# Sotar II - age and lifespan?



## lhowemt (Apr 5, 2007)

Call Cheryl at Sotar, she'll tell you all about it, I'm sure.


----------



## lmaciag (Oct 10, 2003)

Bought an old SOTAR II March 2008. I called SOTAR and they were very helpful (it had been in the shop prior to purchase). It is a 1992 and still going strong at 17 years old. She went was on the water over 50 days last year including a Middle/Main Salmon and a Grand trip.

It is showing signs of wear. Applied the paint on wear pads on the bottom corners as they were pretty beat up (took her down Westy last weekend and seems to be working).

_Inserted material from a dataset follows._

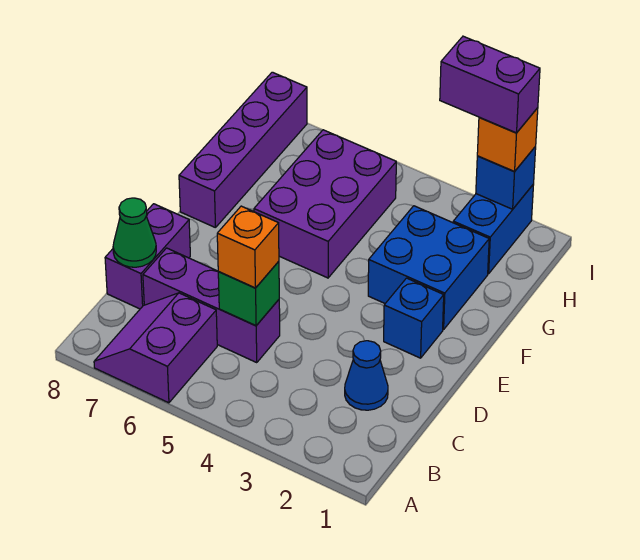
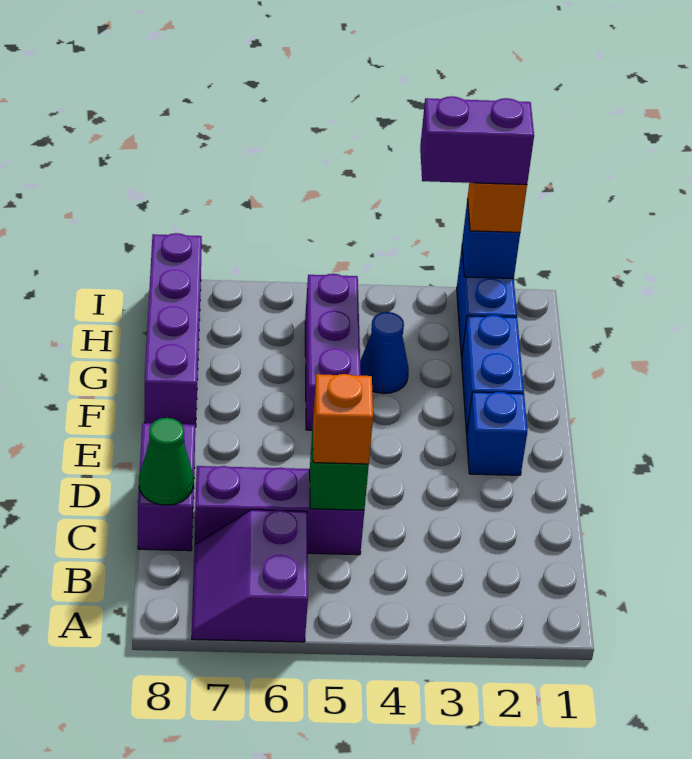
blue 1x1 cone [345,341,388,410] -> blue 1x1 cone moved to [360,312,409,394]
blue 2x2 brick [368,206,489,330] -> blue 1x2 brick [462,315,524,434]
purple 2x3 brick [254,130,396,278] -> purple 1x3 brick [305,274,361,430]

The one thing is the chafe strip on the inside near the floor is coming off, though not structural to the boat. 

One issue is the valves are the old Halkey Roberts valves that are no longer made. I paid around $35 a piece for spares from SOTAR that were obviously from a retired boat and they had very few left. Also, the new HR valve tool does not work. SOTAR selles a piece of pvc with notches; however, when trying to clean the valves this spring that tool was destroyed and couldn't remove them. The floor has a new Leafied pressure relief valve (installed at factory before purchase).

Cost was 1k, but had to pay $230 to ship it. I feel the price was fair. I love this boat!!! My avatar shows her in action on the 'Roaring Twenties' in November.


----------



## riverdoghenry (Nov 18, 2008)

The last two digits of the serial number is typically the year model for most companies.


----------



## northfwestg (Feb 23, 2006)

*sotar*



riverdoghenry said:


> The last two digits of the serial number is typically the year model for most companies.


well i bought a used sotar 14 made in 1992, got it from a gauly guide, it had three pinholes and a huge patch in the bow starboard tube, i patched the three pinholes, and r-3ed it in a idaho creek and some mantana class three, it would hold air ok, topped it off every 4 hours to keep her tight, then oneday all the glue seams delaminated, totally sooooo i gave it away anyhoo i paid 400 for it,


----------